> ASSIGNMENT
Reading the listing below, restate each entry exactly as written.

:: SUPPLIED RECORDS

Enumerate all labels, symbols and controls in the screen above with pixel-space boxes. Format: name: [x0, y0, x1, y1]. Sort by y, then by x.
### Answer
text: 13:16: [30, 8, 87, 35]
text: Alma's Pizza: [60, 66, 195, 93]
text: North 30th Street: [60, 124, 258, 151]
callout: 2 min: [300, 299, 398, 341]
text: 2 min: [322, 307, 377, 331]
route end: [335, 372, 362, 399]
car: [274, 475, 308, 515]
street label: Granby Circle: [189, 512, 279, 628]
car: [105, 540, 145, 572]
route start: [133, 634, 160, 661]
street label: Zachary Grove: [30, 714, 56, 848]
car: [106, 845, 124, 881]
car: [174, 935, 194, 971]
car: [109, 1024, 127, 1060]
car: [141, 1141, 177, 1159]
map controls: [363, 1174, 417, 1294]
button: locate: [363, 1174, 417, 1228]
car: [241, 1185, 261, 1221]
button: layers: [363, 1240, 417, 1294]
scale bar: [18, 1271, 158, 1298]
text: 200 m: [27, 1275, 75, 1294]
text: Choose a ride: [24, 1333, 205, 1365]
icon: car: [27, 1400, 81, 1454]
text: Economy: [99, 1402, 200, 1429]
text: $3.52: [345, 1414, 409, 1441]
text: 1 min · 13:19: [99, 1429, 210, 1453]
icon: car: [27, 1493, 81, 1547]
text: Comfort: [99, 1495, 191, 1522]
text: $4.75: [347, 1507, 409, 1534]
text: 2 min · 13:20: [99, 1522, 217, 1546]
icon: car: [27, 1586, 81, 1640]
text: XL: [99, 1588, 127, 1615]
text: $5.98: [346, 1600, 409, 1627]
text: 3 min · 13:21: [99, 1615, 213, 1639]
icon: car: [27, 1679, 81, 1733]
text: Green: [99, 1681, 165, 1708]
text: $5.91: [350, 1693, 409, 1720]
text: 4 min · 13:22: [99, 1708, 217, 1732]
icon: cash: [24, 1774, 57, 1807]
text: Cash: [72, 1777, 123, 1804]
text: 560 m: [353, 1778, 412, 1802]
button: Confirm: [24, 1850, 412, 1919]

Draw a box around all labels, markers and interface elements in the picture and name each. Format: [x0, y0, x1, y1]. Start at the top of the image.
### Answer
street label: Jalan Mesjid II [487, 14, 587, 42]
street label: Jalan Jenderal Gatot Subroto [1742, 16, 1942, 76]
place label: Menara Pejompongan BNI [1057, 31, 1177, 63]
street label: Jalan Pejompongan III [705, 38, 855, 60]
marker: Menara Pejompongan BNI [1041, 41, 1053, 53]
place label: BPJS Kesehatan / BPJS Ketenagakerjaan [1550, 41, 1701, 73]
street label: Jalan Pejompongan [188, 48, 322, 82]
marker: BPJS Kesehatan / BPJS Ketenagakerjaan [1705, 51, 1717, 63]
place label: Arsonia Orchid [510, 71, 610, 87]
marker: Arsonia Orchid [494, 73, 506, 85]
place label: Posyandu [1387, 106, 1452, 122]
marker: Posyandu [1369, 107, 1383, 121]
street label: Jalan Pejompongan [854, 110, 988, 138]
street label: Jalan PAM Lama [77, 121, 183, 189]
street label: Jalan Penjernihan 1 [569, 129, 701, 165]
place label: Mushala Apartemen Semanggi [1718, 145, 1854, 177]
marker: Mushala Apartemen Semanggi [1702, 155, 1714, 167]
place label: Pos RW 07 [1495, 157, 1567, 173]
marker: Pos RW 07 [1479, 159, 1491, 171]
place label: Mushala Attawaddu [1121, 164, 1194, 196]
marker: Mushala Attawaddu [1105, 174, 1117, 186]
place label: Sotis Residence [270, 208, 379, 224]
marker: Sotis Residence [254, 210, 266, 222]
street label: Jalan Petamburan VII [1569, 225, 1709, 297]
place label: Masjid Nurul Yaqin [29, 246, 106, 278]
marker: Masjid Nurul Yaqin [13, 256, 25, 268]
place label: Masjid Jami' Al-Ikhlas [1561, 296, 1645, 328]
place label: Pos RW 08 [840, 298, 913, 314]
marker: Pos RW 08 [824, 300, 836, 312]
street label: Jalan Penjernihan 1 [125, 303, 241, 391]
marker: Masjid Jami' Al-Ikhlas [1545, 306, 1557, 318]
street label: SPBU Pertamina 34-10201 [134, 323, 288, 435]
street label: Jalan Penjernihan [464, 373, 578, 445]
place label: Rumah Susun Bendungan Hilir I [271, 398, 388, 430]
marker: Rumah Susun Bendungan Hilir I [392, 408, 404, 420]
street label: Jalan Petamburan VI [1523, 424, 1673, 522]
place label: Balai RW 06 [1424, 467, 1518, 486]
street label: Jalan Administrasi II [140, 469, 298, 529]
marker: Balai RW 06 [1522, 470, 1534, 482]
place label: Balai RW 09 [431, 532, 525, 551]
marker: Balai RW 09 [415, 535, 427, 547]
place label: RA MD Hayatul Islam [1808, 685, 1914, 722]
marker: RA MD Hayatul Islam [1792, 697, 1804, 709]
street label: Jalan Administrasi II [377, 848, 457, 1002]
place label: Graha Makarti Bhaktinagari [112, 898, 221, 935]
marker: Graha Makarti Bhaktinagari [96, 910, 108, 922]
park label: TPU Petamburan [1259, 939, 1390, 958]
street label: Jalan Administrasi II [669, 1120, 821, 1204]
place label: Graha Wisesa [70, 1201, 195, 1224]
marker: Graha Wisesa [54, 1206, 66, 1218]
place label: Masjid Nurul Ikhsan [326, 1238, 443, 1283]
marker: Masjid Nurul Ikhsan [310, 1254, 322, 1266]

::::

> OUTPUT FOR THIS EXERCISE
Enumerate all labels, symbols and controls in the screen above with pixel-space boxes. Format: name: [x0, y0, x1, y1]. Sort by y, then by x.
### Answer
text: 13:16: [30, 8, 87, 35]
text: Alma's Pizza: [60, 66, 195, 93]
text: North 30th Street: [60, 124, 258, 151]
callout: 2 min: [300, 299, 398, 341]
text: 2 min: [322, 307, 377, 331]
route end: [335, 372, 362, 399]
car: [274, 475, 308, 515]
street label: Granby Circle: [189, 512, 279, 628]
car: [105, 540, 145, 572]
route start: [133, 634, 160, 661]
street label: Zachary Grove: [30, 714, 56, 848]
car: [106, 845, 124, 881]
car: [174, 935, 194, 971]
car: [109, 1024, 127, 1060]
car: [141, 1141, 177, 1159]
map controls: [363, 1174, 417, 1294]
button: locate: [363, 1174, 417, 1228]
car: [241, 1185, 261, 1221]
button: layers: [363, 1240, 417, 1294]
scale bar: [18, 1271, 158, 1298]
text: 200 m: [27, 1275, 75, 1294]
text: Choose a ride: [24, 1333, 205, 1365]
icon: car: [27, 1400, 81, 1454]
text: Economy: [99, 1402, 200, 1429]
text: $3.52: [345, 1414, 409, 1441]
text: 1 min · 13:19: [99, 1429, 210, 1453]
icon: car: [27, 1493, 81, 1547]
text: Comfort: [99, 1495, 191, 1522]
text: $4.75: [347, 1507, 409, 1534]
text: 2 min · 13:20: [99, 1522, 217, 1546]
icon: car: [27, 1586, 81, 1640]
text: XL: [99, 1588, 127, 1615]
text: $5.98: [346, 1600, 409, 1627]
text: 3 min · 13:21: [99, 1615, 213, 1639]
icon: car: [27, 1679, 81, 1733]
text: Green: [99, 1681, 165, 1708]
text: $5.91: [350, 1693, 409, 1720]
text: 4 min · 13:22: [99, 1708, 217, 1732]
icon: cash: [24, 1774, 57, 1807]
text: Cash: [72, 1777, 123, 1804]
text: 560 m: [353, 1778, 412, 1802]
button: Confirm: [24, 1850, 412, 1919]

Draw a box around all labels, markers and interface elements in the picture and name each. Format: [x0, y0, x1, y1]. Start at the top of the image.
### Answer
street label: Jalan Mesjid II [487, 14, 587, 42]
street label: Jalan Jenderal Gatot Subroto [1742, 16, 1942, 76]
place label: Menara Pejompongan BNI [1057, 31, 1177, 63]
street label: Jalan Pejompongan III [705, 38, 855, 60]
marker: Menara Pejompongan BNI [1041, 41, 1053, 53]
place label: BPJS Kesehatan / BPJS Ketenagakerjaan [1550, 41, 1701, 73]
street label: Jalan Pejompongan [188, 48, 322, 82]
marker: BPJS Kesehatan / BPJS Ketenagakerjaan [1705, 51, 1717, 63]
place label: Arsonia Orchid [510, 71, 610, 87]
marker: Arsonia Orchid [494, 73, 506, 85]
place label: Posyandu [1387, 106, 1452, 122]
marker: Posyandu [1369, 107, 1383, 121]
street label: Jalan Pejompongan [854, 110, 988, 138]
street label: Jalan PAM Lama [77, 121, 183, 189]
street label: Jalan Penjernihan 1 [569, 129, 701, 165]
place label: Mushala Apartemen Semanggi [1718, 145, 1854, 177]
marker: Mushala Apartemen Semanggi [1702, 155, 1714, 167]
place label: Pos RW 07 [1495, 157, 1567, 173]
marker: Pos RW 07 [1479, 159, 1491, 171]
place label: Mushala Attawaddu [1121, 164, 1194, 196]
marker: Mushala Attawaddu [1105, 174, 1117, 186]
place label: Sotis Residence [270, 208, 379, 224]
marker: Sotis Residence [254, 210, 266, 222]
street label: Jalan Petamburan VII [1569, 225, 1709, 297]
place label: Masjid Nurul Yaqin [29, 246, 106, 278]
marker: Masjid Nurul Yaqin [13, 256, 25, 268]
place label: Masjid Jami' Al-Ikhlas [1561, 296, 1645, 328]
place label: Pos RW 08 [840, 298, 913, 314]
marker: Pos RW 08 [824, 300, 836, 312]
street label: Jalan Penjernihan 1 [125, 303, 241, 391]
marker: Masjid Jami' Al-Ikhlas [1545, 306, 1557, 318]
street label: SPBU Pertamina 34-10201 [134, 323, 288, 435]
street label: Jalan Penjernihan [464, 373, 578, 445]
place label: Rumah Susun Bendungan Hilir I [271, 398, 388, 430]
marker: Rumah Susun Bendungan Hilir I [392, 408, 404, 420]
street label: Jalan Petamburan VI [1523, 424, 1673, 522]
place label: Balai RW 06 [1424, 467, 1518, 486]
street label: Jalan Administrasi II [140, 469, 298, 529]
marker: Balai RW 06 [1522, 470, 1534, 482]
place label: Balai RW 09 [431, 532, 525, 551]
marker: Balai RW 09 [415, 535, 427, 547]
place label: RA MD Hayatul Islam [1808, 685, 1914, 722]
marker: RA MD Hayatul Islam [1792, 697, 1804, 709]
street label: Jalan Administrasi II [377, 848, 457, 1002]
place label: Graha Makarti Bhaktinagari [112, 898, 221, 935]
marker: Graha Makarti Bhaktinagari [96, 910, 108, 922]
park label: TPU Petamburan [1259, 939, 1390, 958]
street label: Jalan Administrasi II [669, 1120, 821, 1204]
place label: Graha Wisesa [70, 1201, 195, 1224]
marker: Graha Wisesa [54, 1206, 66, 1218]
place label: Masjid Nurul Ikhsan [326, 1238, 443, 1283]
marker: Masjid Nurul Ikhsan [310, 1254, 322, 1266]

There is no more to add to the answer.